Best for: men who want merino where it matters, zero synthetics anywhere, and certifications they can actually verify. If you want the full reasoning on merino in activewear, read our merino wool activewear guide.
How do I choose between merino activewear brands?
Match the brand to the job, then check the fiber content on the exact piece you're buying. A quick decision guide:
- Cold-weather base layers, max purity: Icebreaker.
- Durability, socks, best value-to-quality in a big brand: Smartwool.
- Running: Tracksmith.
- Travel and everyday minimalist basics: Unbound Merino.
- Affordable first merino base layer: Ridge Merino.
- Gym shorts and training with zero synthetics on skin: Wayve's Quad Short.
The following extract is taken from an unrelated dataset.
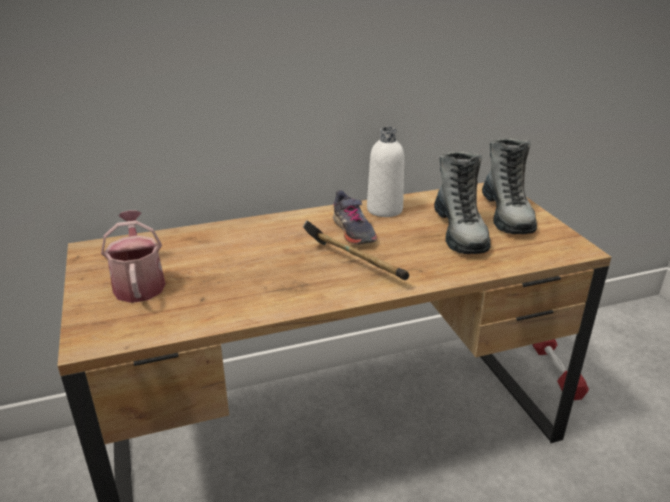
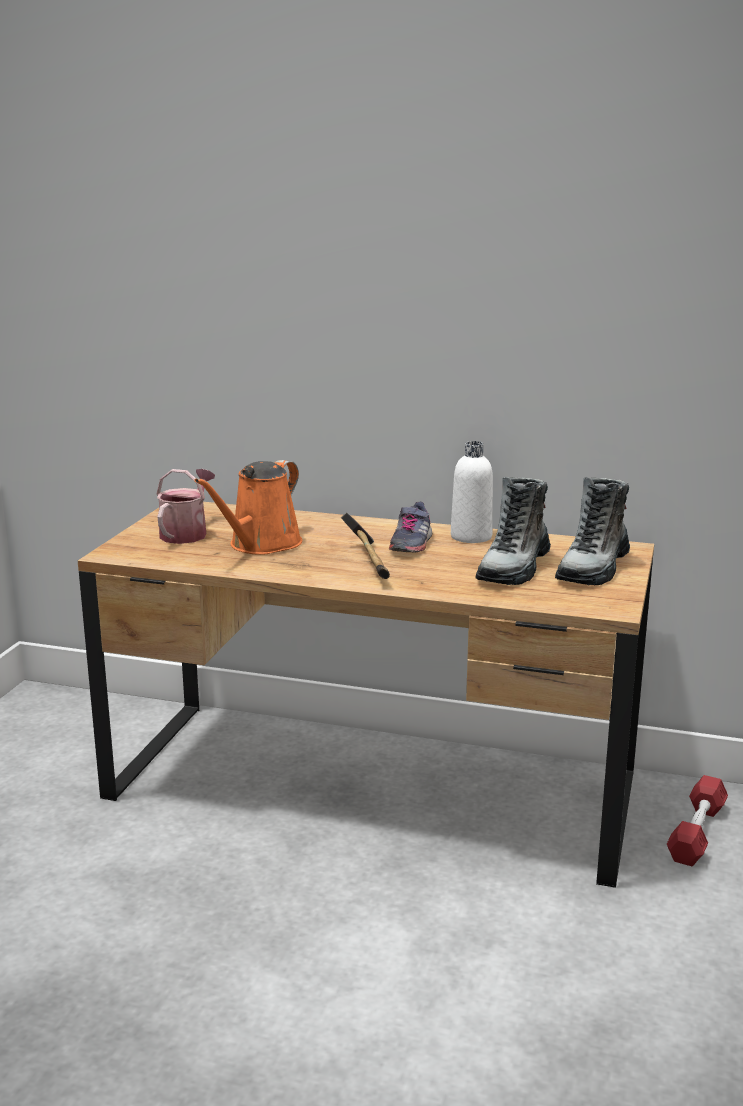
camera: 35 degrees right, 10 degrees down
(231, 274) = (261, 545): none -> orange watering can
The one thing to verify yourself: "merino" on a label often means a blend. If 100% wool against your skin is the point, read the composition on the specific product, because percentages vary widely even within the same brand.
FAQ
What are merino wool shorts good for at the gym? Merino's strengths are temperature regulation and odor resistance, which makes it ideal as a liner or base where your body produces the most heat and sweat. Wayve's Quad Short uses a 165GSM merino liner against the skin under a breathable organic-cotton shell — you get merino's benefits without a fully synthetic short.
Which brand makes the most pure merino wool clothing? Icebreaker is generally the closest to a pure-merino brand, focusing almost exclusively on merino and other natural fibers. Many other brands — including Smartwool and Tracksmith — intentionally blend merino with other fibers for durability or performance, so always check the specific product's composition.
Are merino wool workout clothes really odor resistant? Yes — this is one of merino's best-documented properties. Its structure and natural oils make it slow to develop odor, which is why travel and running brands lean on it for multi-wear pieces. It's not magic, but it genuinely outlasts most synthetics between washes.
Does Wayve sell a 100% merino wool set? Yes — the women's Flow Set is 100% merino wool (made to the Responsible Wool Standard and certified to OEKO-TEX STANDARD 100), but it's currently sold out with no near-term restock. Join the waitlist at wayvewear.com. The men's Quad Short uses merino as its liner rather than the whole garment.
Sources: Advnture — Smartwool vs Icebreaker; Icebreaker; Tracksmith — Merino Running Apparel guide; Tracksmith Brighton Collection; Unbound Merino; Ridge Merino (via Unbound Merino comparison); Wayve Quad Short product page.